Eastern Michigan University President Susan Martin held an informal open dialogue Tuesday with the campus community in the food court of the Student Center.
Martin brought a handful of campus officials to help answer any questions students had, in case Martin didn’t know the answer, or wasn’t able to give an as in-depth of an answer as the student might need.
Martin provided a brief overview of what was going on at EMU, events coming up and changes for the better such as the percentage of incoming freshmen with a 3.0 grade point average this school year increasing to 9,000 from last year’s 6,800.
Martin also discussed things that needed to be worked on, such as the budget.
“Our biggest challenge this year will be working to stretch our budget,” Martin said.
She also talked about upcoming campus events such as Martin Luther King Jr. day, a diversity forum, and reminded students and faculty to support EMU’s athletic teams.
Martin took time to congratulate the women’s basketball team for their recent win.
After giving the overview, Martin allowed questions and comments from the audience regarding campus matters.
Some students asked questions regarding financial aid and the advising system at EMU, in which Martin talked about plans to introduce “Red Lantern” to students, an online program
to help students self-assess for advising.

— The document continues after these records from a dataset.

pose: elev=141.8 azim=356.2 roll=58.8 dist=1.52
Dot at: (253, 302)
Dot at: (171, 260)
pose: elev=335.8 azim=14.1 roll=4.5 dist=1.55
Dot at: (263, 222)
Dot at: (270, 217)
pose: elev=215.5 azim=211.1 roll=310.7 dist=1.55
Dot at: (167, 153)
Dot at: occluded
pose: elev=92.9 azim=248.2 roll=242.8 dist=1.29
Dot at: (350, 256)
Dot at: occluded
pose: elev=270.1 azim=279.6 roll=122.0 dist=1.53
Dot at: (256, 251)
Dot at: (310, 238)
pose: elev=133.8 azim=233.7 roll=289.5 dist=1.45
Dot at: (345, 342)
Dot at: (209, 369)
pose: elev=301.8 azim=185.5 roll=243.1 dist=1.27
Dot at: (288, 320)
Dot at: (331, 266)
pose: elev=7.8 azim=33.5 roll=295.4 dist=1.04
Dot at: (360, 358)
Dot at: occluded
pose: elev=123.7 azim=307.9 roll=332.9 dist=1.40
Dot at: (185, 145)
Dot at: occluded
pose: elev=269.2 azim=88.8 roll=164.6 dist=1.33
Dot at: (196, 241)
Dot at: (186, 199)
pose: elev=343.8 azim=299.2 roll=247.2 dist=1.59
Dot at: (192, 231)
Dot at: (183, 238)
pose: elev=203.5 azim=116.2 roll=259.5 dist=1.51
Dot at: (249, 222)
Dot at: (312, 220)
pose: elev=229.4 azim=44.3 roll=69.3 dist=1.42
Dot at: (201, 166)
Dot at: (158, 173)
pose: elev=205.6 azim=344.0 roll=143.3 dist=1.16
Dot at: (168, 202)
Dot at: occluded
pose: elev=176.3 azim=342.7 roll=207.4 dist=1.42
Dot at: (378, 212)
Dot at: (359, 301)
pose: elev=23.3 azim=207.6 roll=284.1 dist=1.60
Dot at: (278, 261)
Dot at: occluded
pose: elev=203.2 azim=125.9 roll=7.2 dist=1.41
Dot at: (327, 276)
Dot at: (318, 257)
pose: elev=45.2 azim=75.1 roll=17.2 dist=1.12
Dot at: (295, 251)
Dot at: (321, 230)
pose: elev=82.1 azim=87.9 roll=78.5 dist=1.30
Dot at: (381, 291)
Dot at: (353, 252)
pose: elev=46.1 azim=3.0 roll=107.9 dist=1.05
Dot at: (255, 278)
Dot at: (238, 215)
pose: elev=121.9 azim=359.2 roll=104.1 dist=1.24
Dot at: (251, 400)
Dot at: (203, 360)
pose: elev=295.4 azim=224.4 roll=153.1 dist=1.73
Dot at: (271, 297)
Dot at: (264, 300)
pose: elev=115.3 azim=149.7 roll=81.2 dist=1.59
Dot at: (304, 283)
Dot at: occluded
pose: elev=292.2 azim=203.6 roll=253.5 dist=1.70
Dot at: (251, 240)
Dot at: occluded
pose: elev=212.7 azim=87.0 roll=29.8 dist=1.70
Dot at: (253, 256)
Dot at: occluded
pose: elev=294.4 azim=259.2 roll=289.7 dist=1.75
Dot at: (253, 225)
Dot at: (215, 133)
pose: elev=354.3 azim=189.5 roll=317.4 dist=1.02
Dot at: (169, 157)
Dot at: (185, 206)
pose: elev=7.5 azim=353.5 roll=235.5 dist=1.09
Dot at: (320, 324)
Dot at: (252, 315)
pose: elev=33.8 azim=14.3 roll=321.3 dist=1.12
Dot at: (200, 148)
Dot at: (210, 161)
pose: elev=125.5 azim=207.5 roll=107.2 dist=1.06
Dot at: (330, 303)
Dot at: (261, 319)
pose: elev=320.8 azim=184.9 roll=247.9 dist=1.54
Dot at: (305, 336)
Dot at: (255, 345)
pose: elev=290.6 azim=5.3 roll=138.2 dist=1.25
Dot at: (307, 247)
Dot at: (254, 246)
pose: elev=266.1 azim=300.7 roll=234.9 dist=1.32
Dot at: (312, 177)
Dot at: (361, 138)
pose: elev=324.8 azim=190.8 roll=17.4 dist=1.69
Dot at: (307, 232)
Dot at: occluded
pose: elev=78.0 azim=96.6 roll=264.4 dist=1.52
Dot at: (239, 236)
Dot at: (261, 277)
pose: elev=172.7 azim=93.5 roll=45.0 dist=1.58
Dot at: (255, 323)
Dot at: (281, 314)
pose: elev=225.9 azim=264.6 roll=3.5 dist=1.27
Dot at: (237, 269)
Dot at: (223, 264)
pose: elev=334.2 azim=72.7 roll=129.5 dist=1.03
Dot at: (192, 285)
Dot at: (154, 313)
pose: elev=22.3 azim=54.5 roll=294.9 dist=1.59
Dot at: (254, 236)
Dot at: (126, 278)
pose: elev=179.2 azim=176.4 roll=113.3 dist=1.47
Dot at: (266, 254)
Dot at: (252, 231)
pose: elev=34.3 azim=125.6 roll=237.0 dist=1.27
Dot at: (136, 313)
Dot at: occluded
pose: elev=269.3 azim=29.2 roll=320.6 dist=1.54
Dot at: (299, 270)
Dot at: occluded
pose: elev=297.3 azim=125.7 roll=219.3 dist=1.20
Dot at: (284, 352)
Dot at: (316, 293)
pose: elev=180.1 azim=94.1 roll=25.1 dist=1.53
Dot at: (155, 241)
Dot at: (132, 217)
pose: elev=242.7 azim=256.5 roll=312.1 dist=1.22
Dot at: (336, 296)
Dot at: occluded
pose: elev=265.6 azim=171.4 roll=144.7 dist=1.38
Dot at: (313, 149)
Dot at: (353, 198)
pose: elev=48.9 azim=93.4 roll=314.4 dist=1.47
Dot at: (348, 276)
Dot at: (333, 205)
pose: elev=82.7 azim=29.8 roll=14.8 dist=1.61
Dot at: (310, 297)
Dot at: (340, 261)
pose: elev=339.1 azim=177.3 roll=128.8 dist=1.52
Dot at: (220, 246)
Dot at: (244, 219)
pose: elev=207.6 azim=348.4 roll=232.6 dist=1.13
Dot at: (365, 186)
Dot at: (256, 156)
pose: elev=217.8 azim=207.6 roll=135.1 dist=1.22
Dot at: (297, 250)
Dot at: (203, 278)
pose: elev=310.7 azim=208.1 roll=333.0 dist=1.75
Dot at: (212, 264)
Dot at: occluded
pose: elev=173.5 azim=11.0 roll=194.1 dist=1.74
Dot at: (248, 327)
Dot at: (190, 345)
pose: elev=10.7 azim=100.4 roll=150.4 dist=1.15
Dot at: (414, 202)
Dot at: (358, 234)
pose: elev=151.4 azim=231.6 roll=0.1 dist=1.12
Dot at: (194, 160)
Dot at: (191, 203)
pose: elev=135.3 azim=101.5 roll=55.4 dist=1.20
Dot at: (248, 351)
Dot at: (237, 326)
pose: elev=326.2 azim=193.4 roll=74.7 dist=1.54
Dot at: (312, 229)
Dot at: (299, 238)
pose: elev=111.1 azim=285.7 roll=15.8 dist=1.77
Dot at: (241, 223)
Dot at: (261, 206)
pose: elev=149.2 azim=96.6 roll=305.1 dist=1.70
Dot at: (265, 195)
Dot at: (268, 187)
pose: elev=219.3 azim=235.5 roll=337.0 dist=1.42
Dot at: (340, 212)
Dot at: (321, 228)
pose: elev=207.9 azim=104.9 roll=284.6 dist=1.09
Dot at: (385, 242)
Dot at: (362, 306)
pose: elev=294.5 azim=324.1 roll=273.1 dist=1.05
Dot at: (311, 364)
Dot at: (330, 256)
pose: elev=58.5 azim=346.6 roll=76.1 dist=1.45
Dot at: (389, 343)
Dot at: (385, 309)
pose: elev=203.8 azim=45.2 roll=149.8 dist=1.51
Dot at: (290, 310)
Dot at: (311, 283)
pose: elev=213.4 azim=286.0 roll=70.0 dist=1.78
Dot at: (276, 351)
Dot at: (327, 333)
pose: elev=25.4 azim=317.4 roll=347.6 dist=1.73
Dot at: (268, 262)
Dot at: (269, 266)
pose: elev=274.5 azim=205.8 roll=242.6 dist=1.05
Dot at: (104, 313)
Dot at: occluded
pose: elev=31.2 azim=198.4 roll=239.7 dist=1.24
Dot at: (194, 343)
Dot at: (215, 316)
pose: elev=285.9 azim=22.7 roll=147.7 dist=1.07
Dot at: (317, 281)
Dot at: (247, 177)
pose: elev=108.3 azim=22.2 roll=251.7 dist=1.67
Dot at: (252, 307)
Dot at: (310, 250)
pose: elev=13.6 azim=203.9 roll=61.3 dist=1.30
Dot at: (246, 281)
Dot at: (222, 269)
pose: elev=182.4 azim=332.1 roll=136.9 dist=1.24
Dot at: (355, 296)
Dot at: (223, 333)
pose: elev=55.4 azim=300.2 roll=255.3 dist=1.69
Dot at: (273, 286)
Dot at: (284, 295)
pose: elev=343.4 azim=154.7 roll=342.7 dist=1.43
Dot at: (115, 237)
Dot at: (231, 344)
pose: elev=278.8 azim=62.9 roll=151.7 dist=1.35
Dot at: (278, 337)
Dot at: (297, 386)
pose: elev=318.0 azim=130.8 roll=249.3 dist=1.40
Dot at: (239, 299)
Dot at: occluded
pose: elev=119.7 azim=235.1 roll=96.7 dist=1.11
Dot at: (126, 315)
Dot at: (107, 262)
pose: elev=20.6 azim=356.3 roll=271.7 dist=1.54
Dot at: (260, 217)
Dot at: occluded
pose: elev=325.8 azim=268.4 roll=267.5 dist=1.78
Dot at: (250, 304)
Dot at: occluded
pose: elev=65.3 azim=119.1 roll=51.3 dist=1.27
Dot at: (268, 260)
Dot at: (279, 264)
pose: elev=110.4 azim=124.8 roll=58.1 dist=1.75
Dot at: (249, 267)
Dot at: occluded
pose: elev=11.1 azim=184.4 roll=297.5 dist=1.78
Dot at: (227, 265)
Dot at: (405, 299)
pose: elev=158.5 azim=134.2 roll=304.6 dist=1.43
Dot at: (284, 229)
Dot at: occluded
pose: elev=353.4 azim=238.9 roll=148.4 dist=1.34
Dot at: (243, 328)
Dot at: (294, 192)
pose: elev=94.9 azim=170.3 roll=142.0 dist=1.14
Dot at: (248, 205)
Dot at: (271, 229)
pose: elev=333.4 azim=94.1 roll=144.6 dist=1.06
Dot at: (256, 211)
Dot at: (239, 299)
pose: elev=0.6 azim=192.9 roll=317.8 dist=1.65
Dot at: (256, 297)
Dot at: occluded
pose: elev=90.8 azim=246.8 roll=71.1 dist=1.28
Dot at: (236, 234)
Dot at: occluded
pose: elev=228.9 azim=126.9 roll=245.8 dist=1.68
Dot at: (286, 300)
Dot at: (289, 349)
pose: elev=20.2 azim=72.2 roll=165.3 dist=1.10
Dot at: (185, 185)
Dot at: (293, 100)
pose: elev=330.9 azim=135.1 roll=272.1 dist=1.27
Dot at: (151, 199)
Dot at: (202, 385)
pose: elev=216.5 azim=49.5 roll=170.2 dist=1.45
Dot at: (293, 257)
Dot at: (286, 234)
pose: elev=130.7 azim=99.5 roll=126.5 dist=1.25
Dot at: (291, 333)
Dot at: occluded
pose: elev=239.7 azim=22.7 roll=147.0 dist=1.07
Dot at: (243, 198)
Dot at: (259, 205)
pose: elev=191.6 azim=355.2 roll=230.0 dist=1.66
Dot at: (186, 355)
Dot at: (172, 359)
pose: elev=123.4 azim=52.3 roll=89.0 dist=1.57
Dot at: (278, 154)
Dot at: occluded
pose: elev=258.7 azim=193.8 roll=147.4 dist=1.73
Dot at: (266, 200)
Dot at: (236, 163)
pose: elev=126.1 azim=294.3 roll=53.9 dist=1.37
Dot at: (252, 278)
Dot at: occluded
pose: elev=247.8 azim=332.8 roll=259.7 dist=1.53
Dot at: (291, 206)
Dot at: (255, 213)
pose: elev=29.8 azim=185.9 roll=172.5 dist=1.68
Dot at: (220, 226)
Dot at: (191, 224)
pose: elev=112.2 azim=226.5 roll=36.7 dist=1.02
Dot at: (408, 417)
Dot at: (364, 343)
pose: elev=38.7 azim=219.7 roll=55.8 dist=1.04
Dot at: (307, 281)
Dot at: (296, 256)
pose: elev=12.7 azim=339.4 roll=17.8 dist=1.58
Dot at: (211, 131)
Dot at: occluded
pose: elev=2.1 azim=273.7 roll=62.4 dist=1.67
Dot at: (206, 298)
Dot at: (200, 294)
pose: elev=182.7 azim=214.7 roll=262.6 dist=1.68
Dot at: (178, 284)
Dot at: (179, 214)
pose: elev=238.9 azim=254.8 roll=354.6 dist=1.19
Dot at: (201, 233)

One freshman shared her story of not being able to afford books for her classes for the school year, because she was only given a $26 refund after financial aid.
Her main question to President Martin was what kind of help is available for student’s who come from low-income homes.
President Martin strongly urged the student to go to the financial aid office, but also directed her to Bernice Lindke, associate vice president of student affairs and enrollment management, for assistance.
Other questions and issues such as parking, lighting and usage of the EMU shuttle to the College of Business came up.
EMU Student Government President Antonio Cosme brought up the success of Club Halle, the student government funded program that keeps Halle Library open 24 hours during finals, and also provides students with food and free T-shirts.
“I wanted to know the chances of the University taking this on so it wouldn’t be such a burden for student government to take on Club Halle,” Cosme said.
Martin told Cosme there were plans of taking it on in next year’s budget.
After all of the questions and comments had been addressed, she offered students to come talk to her after about any questions or problems they wanted to talk about they weren’t comfortable talking about in front of everyone.
Martin explained the reason for holding the informal discussions.
“…A desire to be more accessible and more transparent, we wanted students to know how the university is run, get the information they’re asking for, and for [campus officials] to be aware of issues students have,” she said.
The idea for the “Conversations with President Martin” came from the vice president of communications at EMU, Walter Kraft.
“[The idea came from] talking with the president, and we wanted to foster open dialogue, for [the leadership team], but it also gives people an opportunity to ask questions,” Kraft said. “Having campus officials in the audience was no mistake either. “They’re here so we could connect people right on the spot, and resolve any issue a student had.”
According to Kraft, the conversations will continue to take place in the Student Center food court.
“The food court area is a great place for congregating; it has sort of a grassroots feel to it and we wanted an informal setting,” he said. “We wanted to go where the people are.”
The “Conversations with President Martin” will be a monthly event.
The next two open dialogues will be Feb. 8 and March 16.